The court applied the equitable rule that although injunctions enforcing restrictive covenants turn on equitable considerations, ‘equitable discretion should not be used to protect an intentional wrongdoer’ (Decker v. Hendricks). Synthesizing Arizona authority (Decker, Camelback Del Este, and Burke) with out-of-state cases (Sandstrom, Gladstone, and others), it held that an owner with actual or constructive notice of a restriction who is informed before completing an offending structure that it will violate the restriction, yet finishes it anyway, is an ‘intentional’ violator regardless of when expenditures were incurred. Such a violator forfeits any balancing of relative hardships, which in turn made Meienberg’s proffered Rule 59(b) hardship evidence irrelevant and its exclusion harmless. Adopting Meienberg’s timing-based rule, the court reasoned, would let any owner claim initial ignorance or a differing interpretation and thereby erode the uniformity of CC&Rs that all owners agreed to. On estoppel, applying an abuse-of-discretion / substantial-evidence standard, the court held substantial evidence supported the trial court: the advisory committee was voluntary and lacked authority to approve plans, the plans Meienberg submitted omitted the vents, the vents were never discussed, and Meienberg never obtained approval, so there was neither an inducing act nor justifiable reliance. Griffith was distinguished because there plan approval was mandatory and in writing.

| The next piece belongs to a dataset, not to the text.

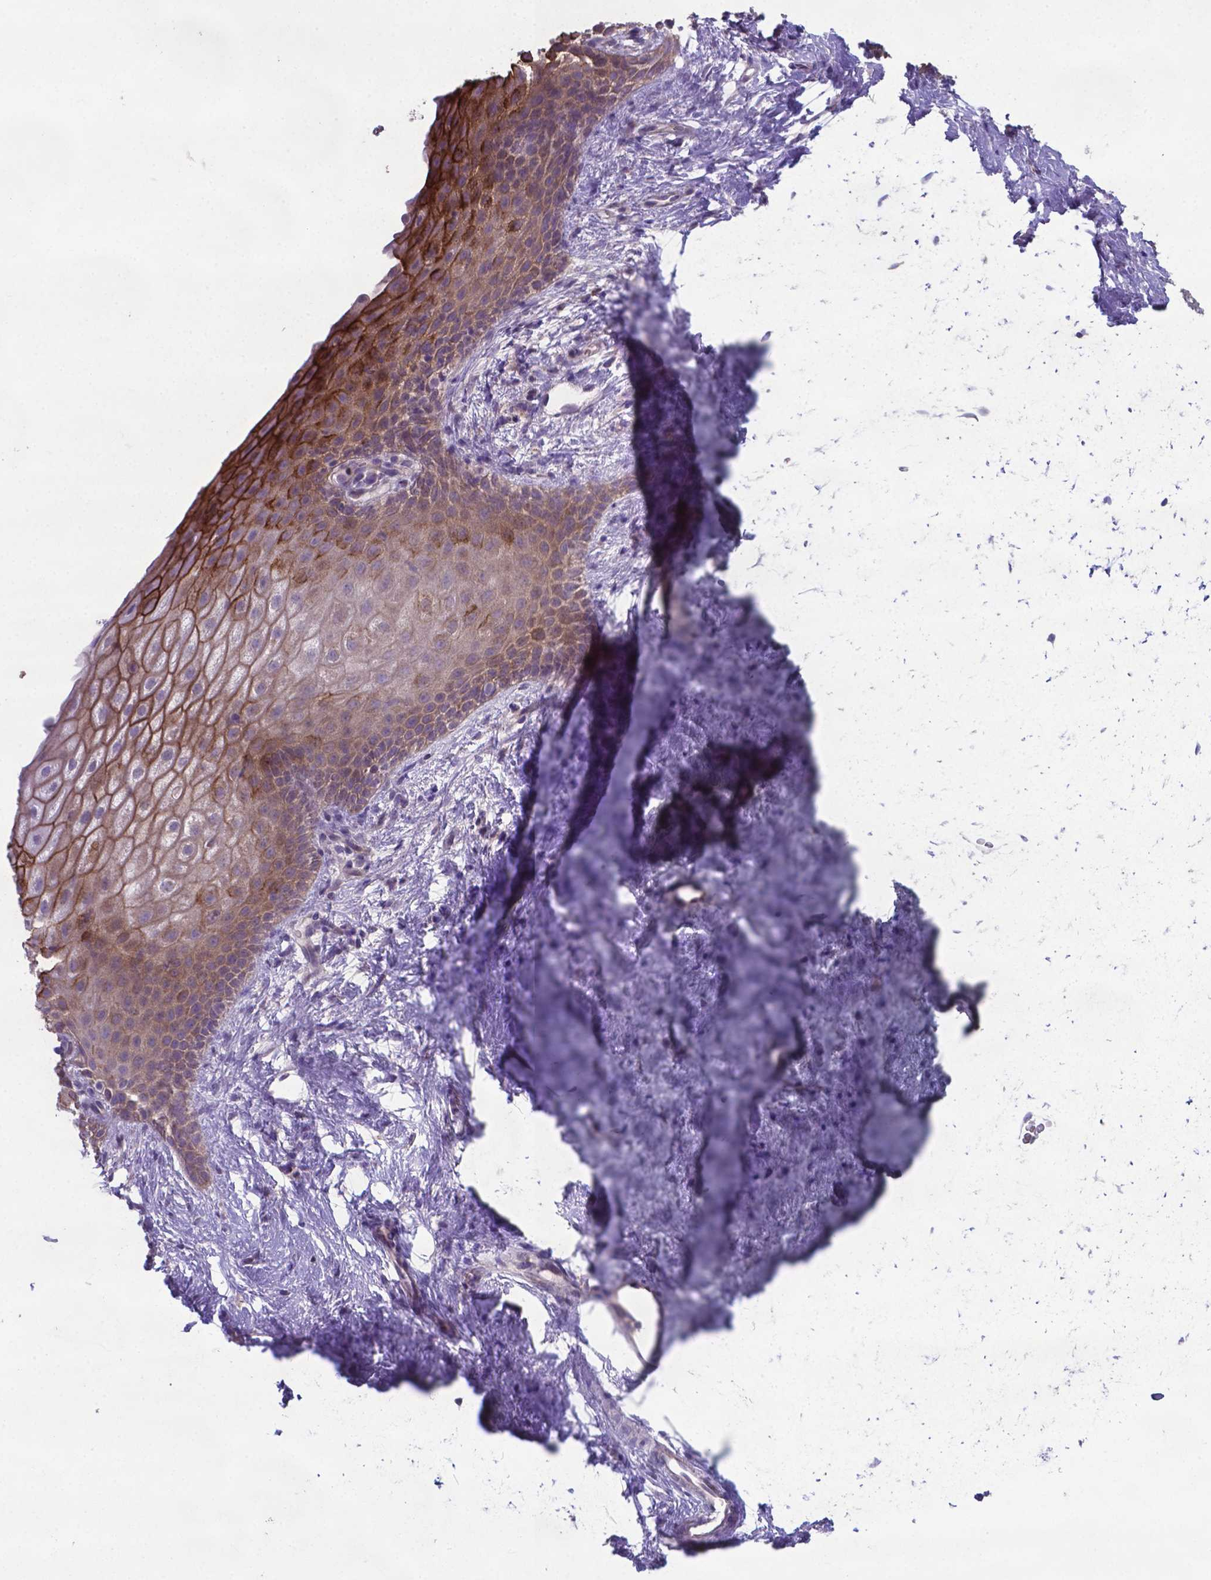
{"staining": {"intensity": "moderate", "quantity": ">75%", "location": "cytoplasmic/membranous"}, "tissue": "skin", "cell_type": "Epidermal cells", "image_type": "normal", "snomed": [{"axis": "morphology", "description": "Normal tissue, NOS"}, {"axis": "topography", "description": "Anal"}], "caption": "IHC staining of benign skin, which reveals medium levels of moderate cytoplasmic/membranous staining in about >75% of epidermal cells indicating moderate cytoplasmic/membranous protein staining. The staining was performed using DAB (3,3'-diaminobenzidine) (brown) for protein detection and nuclei were counterstained in hematoxylin (blue).", "gene": "TYRO3", "patient": {"sex": "female", "age": 46}}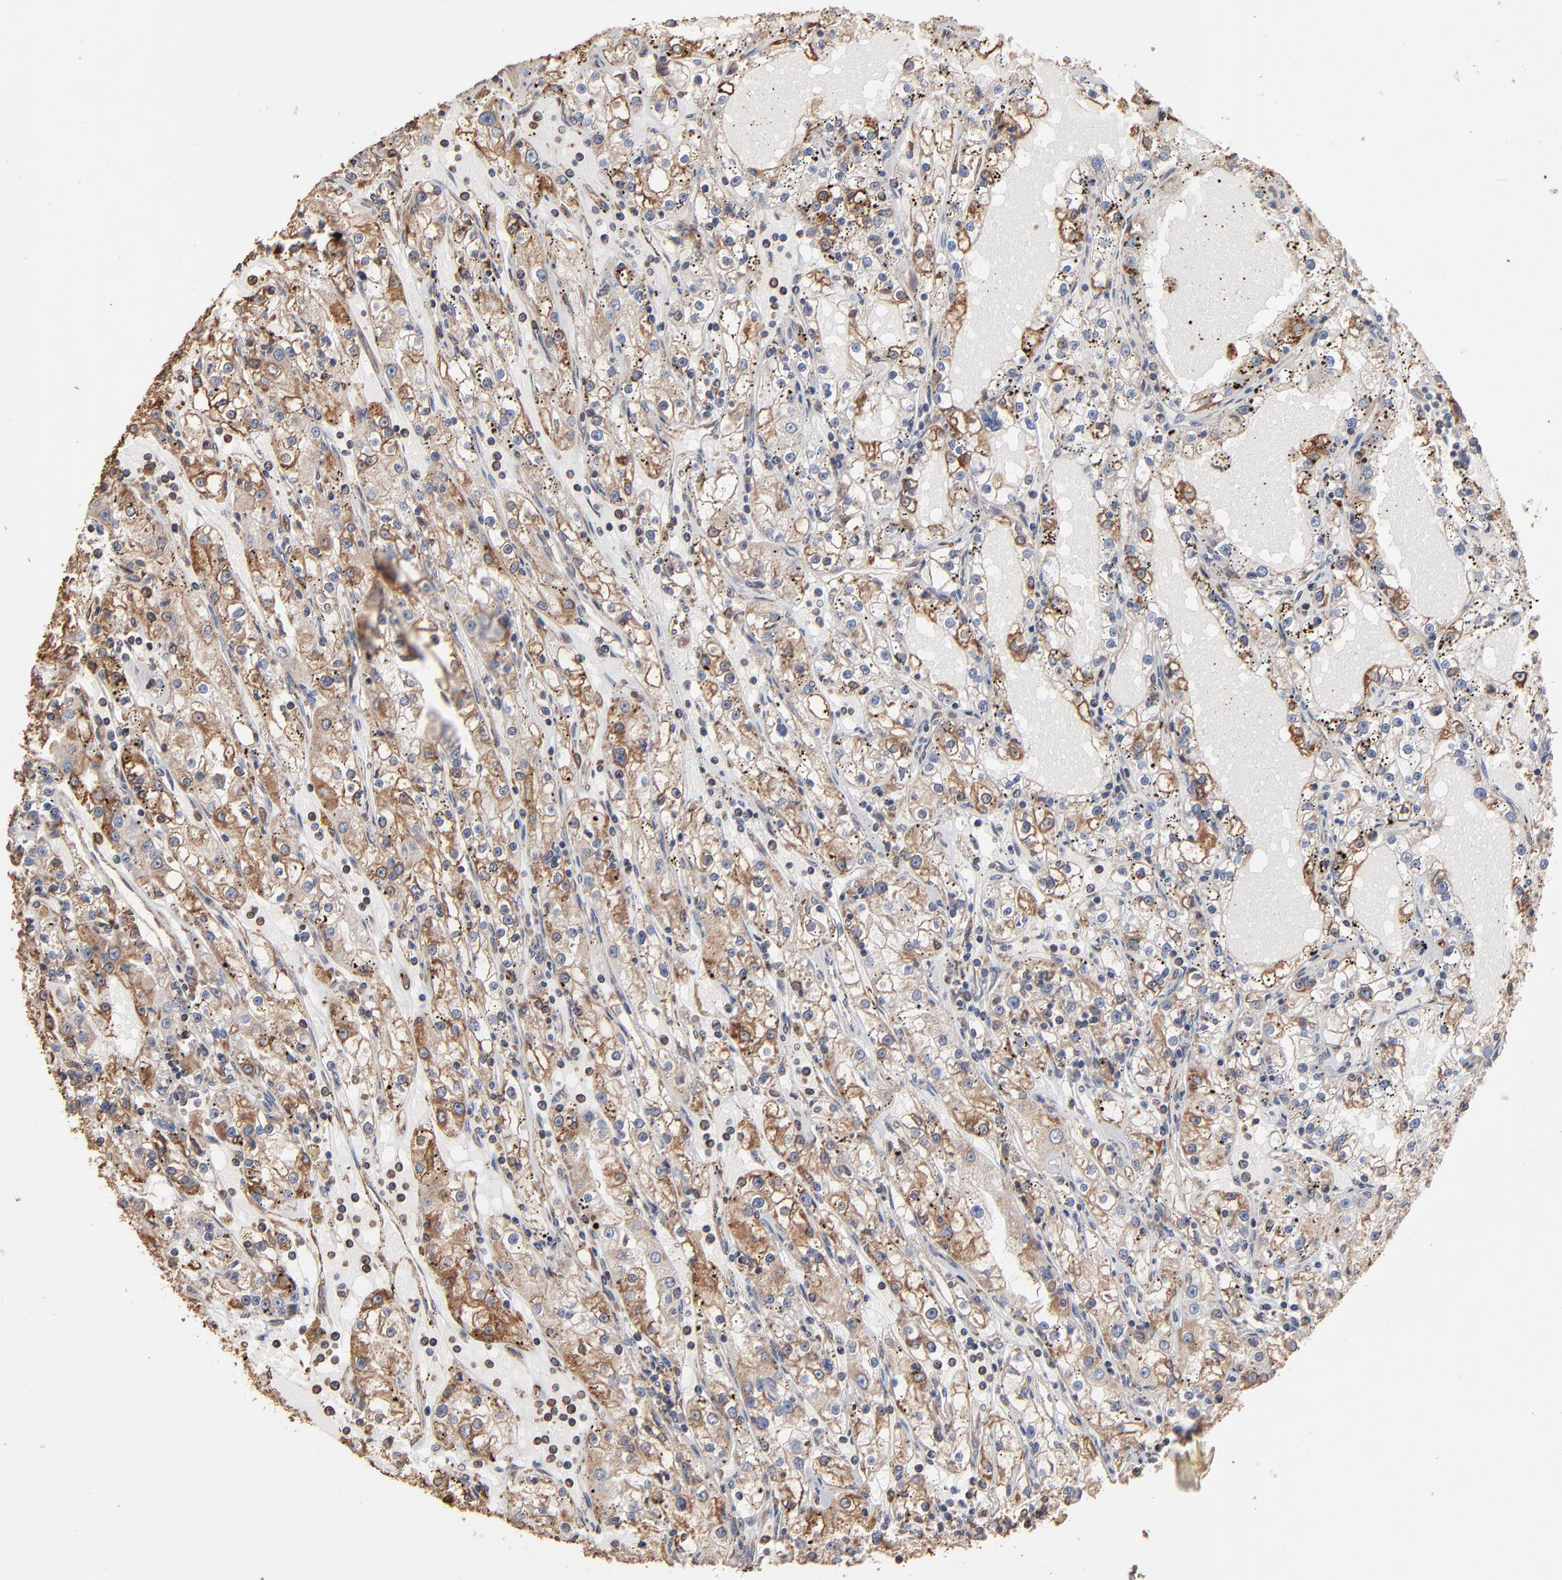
{"staining": {"intensity": "moderate", "quantity": "<25%", "location": "cytoplasmic/membranous"}, "tissue": "renal cancer", "cell_type": "Tumor cells", "image_type": "cancer", "snomed": [{"axis": "morphology", "description": "Adenocarcinoma, NOS"}, {"axis": "topography", "description": "Kidney"}], "caption": "Protein positivity by immunohistochemistry displays moderate cytoplasmic/membranous staining in approximately <25% of tumor cells in renal cancer.", "gene": "PDIA3", "patient": {"sex": "male", "age": 56}}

For Arizona common-interest communities, the decision sharpens the definition of an ‘intentional’ covenant violator and strengthens an association’s ability to obtain a mandatory injunction rather than money damages. An owner cannot manufacture a relative-hardship defense by claiming he was ignorant when he bought materials or that he interpreted the restriction differently; once he is warned that completing a structure will breach the CC&Rs and he builds on anyway, he is an intentional wrongdoer who loses the right to have a court weigh his hardship against the neighbors’ benefit. The court framed this as protecting the uniformity of restrictions that every owner, including the violator, agreed to when buying into the community.
The case is also a caution about architectural review and reliance. A purely advisory committee that lacks authority to approve or reject plans cannot create equitable estoppel against the association, so an owner’s informal ‘check-in’ with such a body confers no protection. Owners who want the shield of an approval should obtain formal, written approval where the CC&Rs require it and should fully disclose the relevant dimensions; associations, in turn, are reminded that fee-shifting clauses in the CC&Rs can make a successful enforcement action recoverable, including on appeal.